Source data —
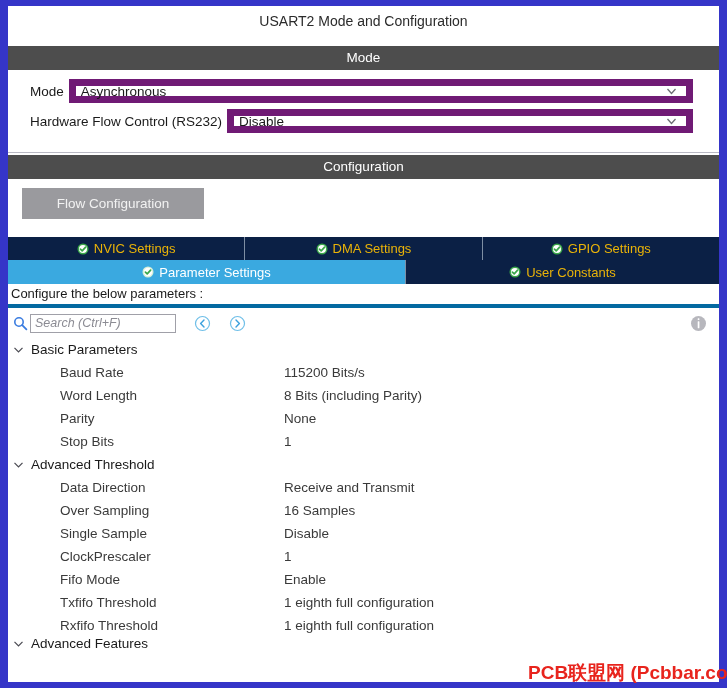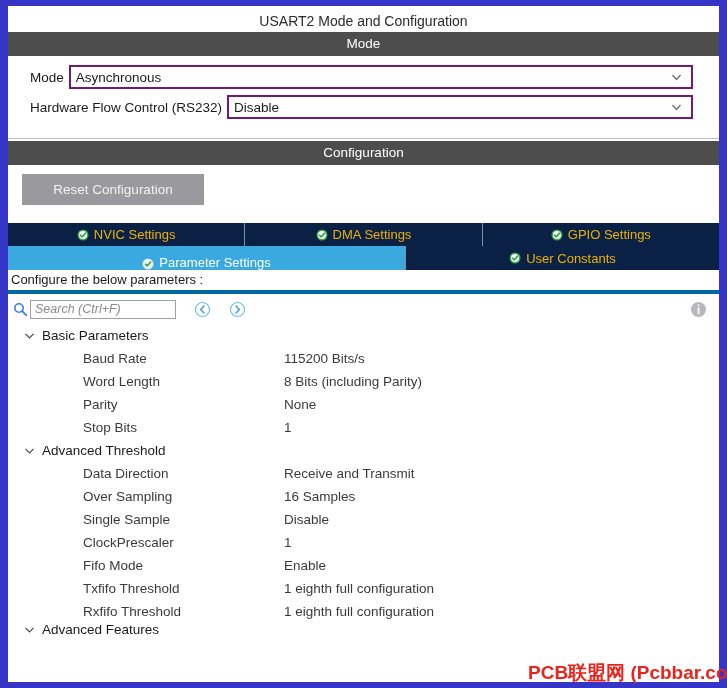--- a/index.html
+++ b/index.html
@@ -38,21 +38,21 @@
     position: absolute;
     left: 8px; top: 6px;
     width: 711px;
     height: 676px;
     background: #ffffff;
     overflow: hidden;
   }
 
   
   .title-bar {
-    height: 26px;
+    height: 40px;
     line-height: 30px;
     text-align: center;
     font-size: 14px;
     color: #2b2b2b;
     background: #ffffff;
   }
 
   
   .section-bar {
     height: 24px;
@@ -81,21 +81,21 @@
   .form-label {
     font-size: 13.5px;
     color: #1a1a1a;
     white-space: nowrap;
     margin-right: 5px;
   }
   .combo {
     flex: 1;
     height: 24px;
     box-sizing: border-box;
-    border: 2px solid #701a75;
+    border: 7px solid #701a75;
     background: #ffffff;
     display: flex;
     align-items: center;
     padding-left: 5px;
     position: relative;
   }
   .combo-value {
     font-size: 13.5px;
     color: #1a1a1a;
   }
@@ -154,21 +154,21 @@
     gap: 5px;
     border-right: 1px solid #7e8ea3;
     box-sizing: border-box;
     white-space: nowrap;
   }
   .tab:last-child { border-right: none; text-align: center; }
   .tab.active {
     background: #3aa9e0;
     color: #ffffff;
   }
-  .tab-row.second .tab.active { flex: 0 0 398px; align-items: flex-end; }
+  .tab-row.second .tab.active { flex: 0 0 398px; }
   .tab-row.second .tab.inactive { flex: 1; }
 
   .check-ico {
     width: 12px; height: 12px;
     display: inline-block;
     flex: 0 0 12px;
   }
   .check-ico svg { display: block; }
 
   
@@ -223,39 +223,39 @@
   .tree {
     background: #ffffff;
     position: relative;
   }
   .group-row {
     height: 23px;
     display: flex;
     align-items: center;
     font-size: 13.5px;
     color: #1a1a1a;
-    padding-left: 15px;
+    padding-left: 4px;
   }
   .group-chev {
     width: 13px; height: 13px;
     margin-right: 6px;
     flex: 0 0 13px;
   }
   .group-chev svg { display: block; }
   .param-row {
     height: 23px;
     display: flex;
     align-items: center;
     font-size: 13.5px;
     color: #3a3a3a;
   }
   .param-name {
     width: 276px;
     box-sizing: border-box;
-    padding-left: 75px;
+    padding-left: 52px;
     white-space: nowrap;
     overflow: hidden;
   }
   .param-value {
     white-space: nowrap;
   }
   .row-clipped {
     height: 12px;
     overflow: hidden;
   }
@@ -325,21 +325,21 @@
         </div>
       </div>
 
     </div>
 
     <div class="mode-spacer"></div>
 
     <div class="section-bar configuration">Configuration</div>
 
     <div class="config-body">
-      <div class="reset-btn">Reset Configuration</div>
+      <div class="reset-btn">Flow Configuration</div>
     </div>
 
     <div class="tab-row">
       <div class="tab">
         <span class="check-ico">
           <svg viewBox="0 0 12 12" width="12" height="12">
               <circle cx="6" cy="6" r="5.5" fill="#3aa649"></circle>
               <circle cx="6" cy="6" r="4" fill="#ffffff"></circle>
               <path d="M3.4 6.1 L5.2 7.9 L8.6 4.1" fill="none" stroke="#3aa649" stroke-width="1.7" stroke-linecap="round" stroke-linejoin="round"></path>
             </svg>

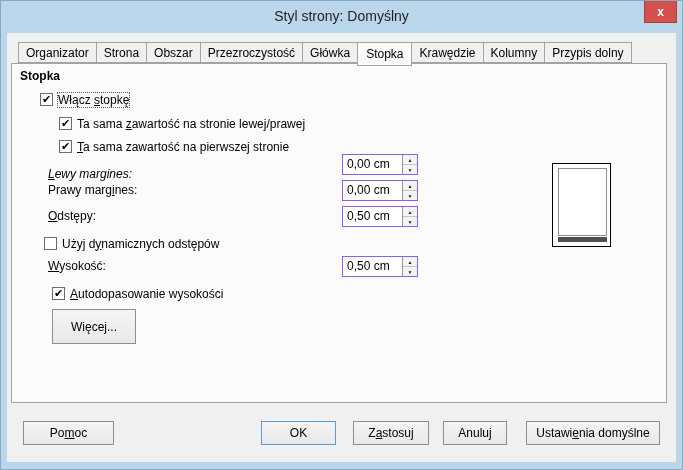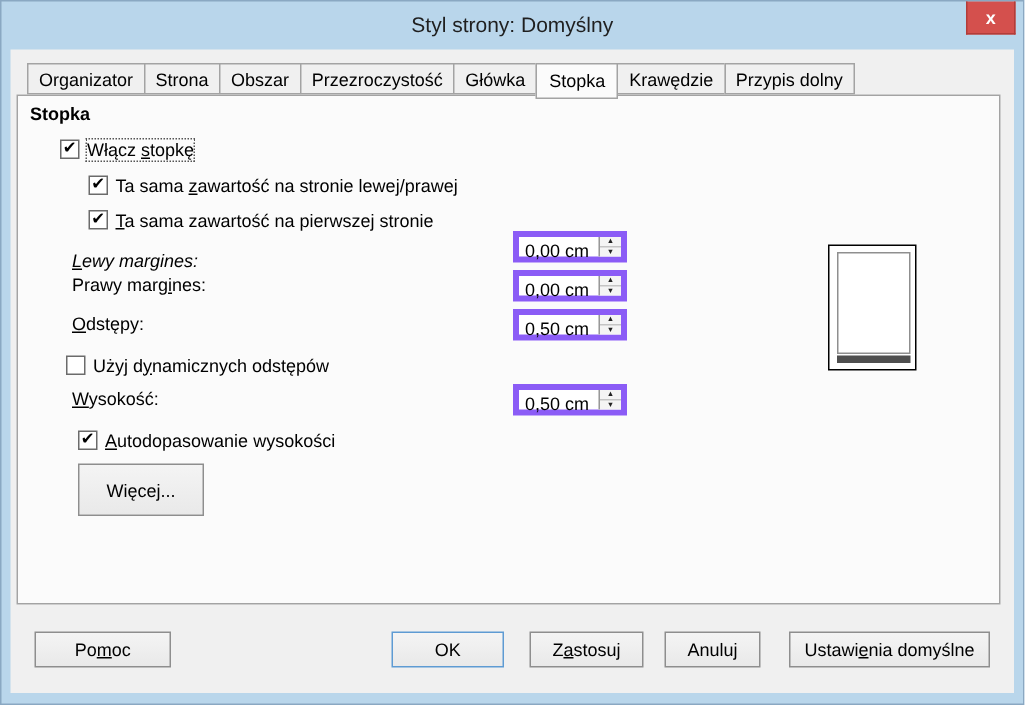--- a/index.html
+++ b/index.html
@@ -50,21 +50,21 @@
     width:13px; height:13px; background:#fff; border:1px solid #6b6b6b;
     display:flex; align-items:center; justify-content:center; flex:none;
   }
   .cb-box .mark { font-size:11px; line-height:11px; margin-top:-1px; }
   .lbl { white-space:nowrap; }
   .lbl.focused { outline:1px dotted #555; outline-offset:0px; }
   
   .fld-label { position:absolute; white-space:nowrap; }
   .spin {
     position:absolute; width:76px; height:21px; background:#fff;
-    border:4px solid #8b5cf6; display:flex;
+    border:1px solid #8b5cf6; display:flex;
   }
   .spin-val { flex:1; line-height:19px; padding-left:4px; }
   .spin-btns { width:15px; border-left:1px solid #989898; display:flex; flex-direction:column; background:#f4f4f4; }
   .spin-b {
     flex:1; display:flex; align-items:center; justify-content:center;
     font-size:5px; color:#222; cursor:default;
   }
   .spin-b.up { border-bottom:1px solid #c4c4c4; }
   
   .preview-outer {
@@ -108,20 +108,21 @@
   <div class="dialog">
 
     <div class="tabs">
       <div class="tab">Organizator</div>
       <div class="tab">Strona</div>
       <div class="tab">Obszar</div>
       <div class="tab">Przezroczystość</div>
       <div class="tab">Główka</div>
       <div class="tab active">Stopka</div>
       <div class="tab">Krawędzie</div>
+      <div class="tab">Kolumny</div>
       <div class="tab">Przypis dolny</div>
     </div>
 
     <div class="tabpage">
 
       <div class="heading">Stopka</div>
 
       <div class="cb-row" style="left:28px; top:28px;">
         <span class="cb-box">
             <span class="mark">✔</span>

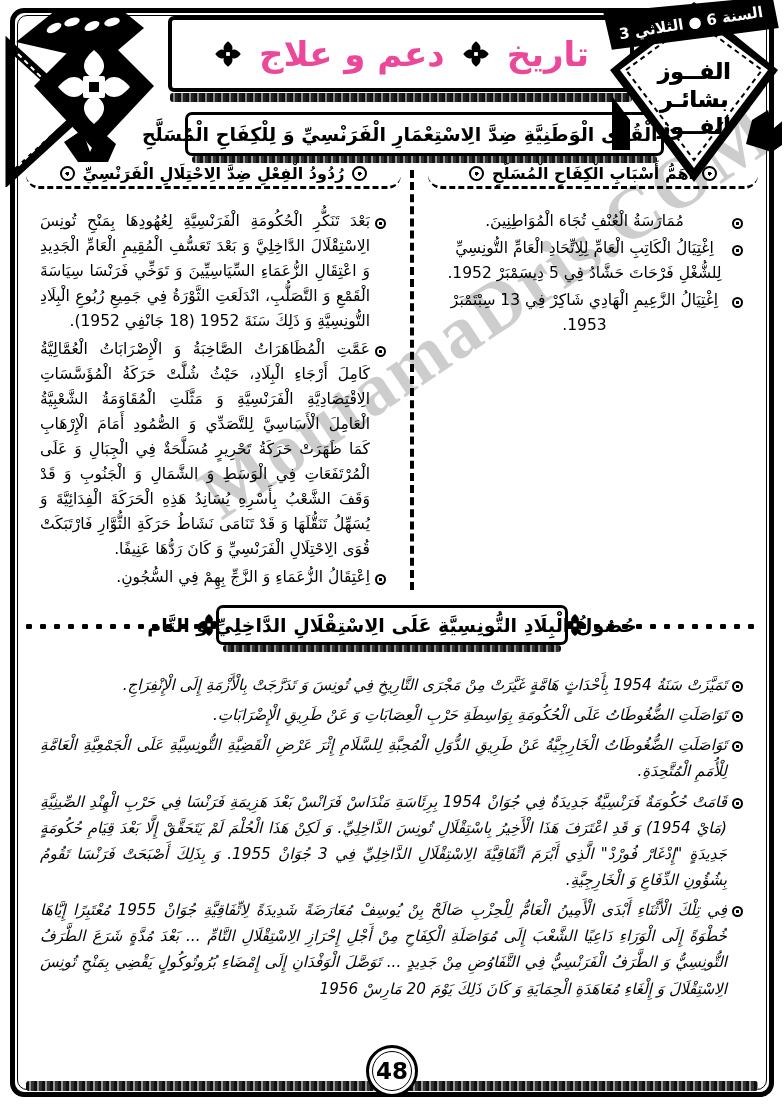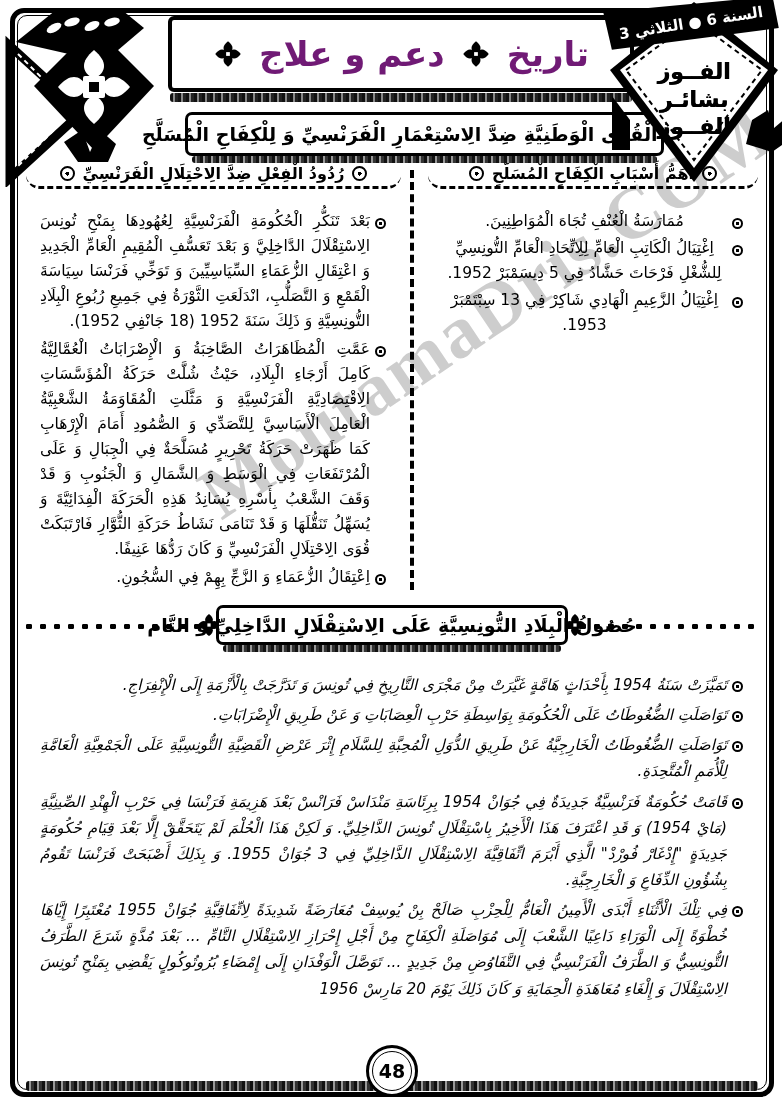--- a/index.html
+++ b/index.html
@@ -65,21 +65,21 @@
     content:"";
     position:absolute;
     left:-2px; right:-2px; bottom:-14px;
     height:9px;
     background: repeating-linear-gradient(90deg,#111 0 3px,#888 3px 5px,#222 5px 8px);
     border-radius:3px;
   }
   .title-text {
     font-size: 34px;
     font-weight: bold;
-    color: #701a75;
+    color: #ec4899;
     letter-spacing: 1px;
     white-space: nowrap;
   }
   .floral {
     display: inline-block;
     width: 30px;
     height: 30px;
     flex: 0 0 auto;
   }
 
@@ -307,21 +307,21 @@
     z-index: 9;
   }
   .page-num::before{
     content:"";
     position:absolute;
     left:3px; top:3px; right:3px; bottom:3px;
     border:1.5px solid #000;
     border-radius:50%;
   }
   .page-num span {
-    font-size: 19px;
+    font-size: 23px;
     font-weight: bold;
     color: #000;
     position: relative;
   }
 
   
   .bottom-shade {
     position: absolute;
     left: 26px;
     right: 26px;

Work to complete —
What is the number of lines above that contain the string "justify"? Answer with that number only.

Output for this exercise —
2